Life

This Is The *Easiest* Way To Handle Your Toddler Being So Distracted

I am completely obsessed with my daughter Claire's inquisitive nature that is typical to most 2-year-olds. She asks about the color of the sky, stops to investigate pebbles on the sidewalk, and repeats the same information over and over again in a way that makes it sound like a question. "Some kitties live outside mommy," raising her voice an octave as she pronounces the "y" in mommy. But there are some days where her curiosity gets the best of her — and me — and I can't help but wonder: "Why is my toddler so distracted?"

"There is a lot happening around us all the time — noises, smells and a ton of visual stimulation," Julie Kandall, the educational director at NYC-based Columbus Pre-School tells Romper in an email interview. "As adults, most of us are able to block out background noises, motions we see in our periphery and other distractions, but for toddlers, everything around them can spark their curiosity. They have not yet developed the skills of blocking out the world around them in order to stay focused on what you might be saying to them."

Kandall says she often thinks of the movie Up when she is interacting with her daughter, who is almost 3 years old. "In the movie, there is a dog character who becomes distracted every time he sees a squirrel," she says. "Children's senses work in overdrive as a way to make sense of the world around them and so it's easy for them to become distracted."
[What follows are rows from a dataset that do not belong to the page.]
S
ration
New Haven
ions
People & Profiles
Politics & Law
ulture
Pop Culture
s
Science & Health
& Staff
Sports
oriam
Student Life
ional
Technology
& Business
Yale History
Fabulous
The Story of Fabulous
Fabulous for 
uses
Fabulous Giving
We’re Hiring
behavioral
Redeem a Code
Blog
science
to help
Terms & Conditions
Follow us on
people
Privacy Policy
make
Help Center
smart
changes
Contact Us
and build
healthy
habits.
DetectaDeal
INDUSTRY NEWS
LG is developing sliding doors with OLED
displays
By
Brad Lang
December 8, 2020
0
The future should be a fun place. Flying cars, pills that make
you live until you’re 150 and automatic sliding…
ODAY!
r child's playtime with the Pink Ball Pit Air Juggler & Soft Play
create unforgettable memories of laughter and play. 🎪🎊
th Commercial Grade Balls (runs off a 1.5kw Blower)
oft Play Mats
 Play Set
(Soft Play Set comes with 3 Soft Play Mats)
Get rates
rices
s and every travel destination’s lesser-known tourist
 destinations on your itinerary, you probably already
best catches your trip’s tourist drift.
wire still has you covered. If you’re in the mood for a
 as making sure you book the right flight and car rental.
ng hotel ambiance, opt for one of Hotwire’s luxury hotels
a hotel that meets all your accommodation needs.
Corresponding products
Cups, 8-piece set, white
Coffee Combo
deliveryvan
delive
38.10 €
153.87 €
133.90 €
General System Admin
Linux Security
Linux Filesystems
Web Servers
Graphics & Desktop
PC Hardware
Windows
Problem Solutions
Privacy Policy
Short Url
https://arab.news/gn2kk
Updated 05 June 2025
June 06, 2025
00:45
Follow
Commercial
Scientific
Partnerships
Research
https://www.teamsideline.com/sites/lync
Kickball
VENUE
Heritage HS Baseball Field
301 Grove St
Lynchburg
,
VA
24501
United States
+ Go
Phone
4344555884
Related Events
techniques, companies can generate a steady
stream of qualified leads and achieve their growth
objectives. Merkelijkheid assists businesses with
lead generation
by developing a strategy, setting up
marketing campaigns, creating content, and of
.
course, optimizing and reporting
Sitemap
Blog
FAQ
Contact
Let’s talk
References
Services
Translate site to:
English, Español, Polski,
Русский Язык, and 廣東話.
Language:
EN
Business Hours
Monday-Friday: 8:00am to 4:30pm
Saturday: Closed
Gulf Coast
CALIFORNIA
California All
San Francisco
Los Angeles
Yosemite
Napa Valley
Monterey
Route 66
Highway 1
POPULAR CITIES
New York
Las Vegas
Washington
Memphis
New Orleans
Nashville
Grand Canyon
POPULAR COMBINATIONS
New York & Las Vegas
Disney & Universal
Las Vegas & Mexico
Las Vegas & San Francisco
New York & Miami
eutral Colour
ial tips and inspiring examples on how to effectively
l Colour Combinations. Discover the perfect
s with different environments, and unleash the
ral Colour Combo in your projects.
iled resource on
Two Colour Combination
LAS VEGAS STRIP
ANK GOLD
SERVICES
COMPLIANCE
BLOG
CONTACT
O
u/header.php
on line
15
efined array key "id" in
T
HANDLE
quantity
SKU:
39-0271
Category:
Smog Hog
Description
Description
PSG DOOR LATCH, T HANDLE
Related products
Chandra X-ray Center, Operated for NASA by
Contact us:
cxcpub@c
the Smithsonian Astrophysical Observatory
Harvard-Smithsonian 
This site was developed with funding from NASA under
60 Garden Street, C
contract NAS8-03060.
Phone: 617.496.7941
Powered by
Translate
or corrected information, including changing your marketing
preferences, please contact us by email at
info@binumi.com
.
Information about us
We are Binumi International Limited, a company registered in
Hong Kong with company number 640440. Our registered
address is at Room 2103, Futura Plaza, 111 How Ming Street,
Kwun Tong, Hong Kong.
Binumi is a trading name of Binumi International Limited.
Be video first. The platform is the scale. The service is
And it's all because of the natural wiring of a toddler's brain, says Donna M. Volpitta, founder of The Center for Resilient Leadership and author of The Resilience Formula. "When babies are born, their limbic systems — the 'emotional brain' that is is focused on the short-term threats and rewards — is more developed than the cortex, or the 'thinking brain' that is focused on long-term threats and rewards."

Kandall says strategies for helping your child to stay focused include "the good old 'I need your eyes and ears on me.'

"[It's] always a good one to try," Kandall adds. But if you are trying to get their attention and it's not an emergency, then she suggests waiting a moment or two and taking interest in whatever the child is focusing their attention on. "For example, you can say, 'Oh, I notice that you saw these sparkly stickers, they're pretty cool and really colorful. Do you want to use them later? OK, I'm going to hold them for a minute so that I can tell you something. Please turn on your listening ears.'"

Kandall says parents can also model turning on listening ears by pretending to turn a switch on your ears while making a clicking sound. You can also try changing the volume or intonation of your voice.

"[For example,] start speaking really softly, but loud enough for the child to hear you," Kandall says. "They will most likely find this interesting and be curious to find out what you are saying. Once you have their attention, you can again try telling the child what it is you were trying to tell them before."

Tanya Thibodeau, parenting blogger at Seeme & Liz, wrote in an article that parents may also consider limiting screen time, which can lead to a child's inability to focus. "Screens provide constant input and are very stimulating, so a young child's brain doesn't learn how to be still," she wrote. "Make sure they have plenty of time to explore outside and are free to play independently inside as well."

The American Academy of Pediatrics (AAP) recommends children ages 2 to 5 years should limit screen use to 1 hour per day of high-quality programs. The AAP also suggested parents "co-view media with children to help them understand what they are seeing and apply it to the world around them."

And if your toddler is anything like mine, chances are likely they think the world around them is pretty freaking cool.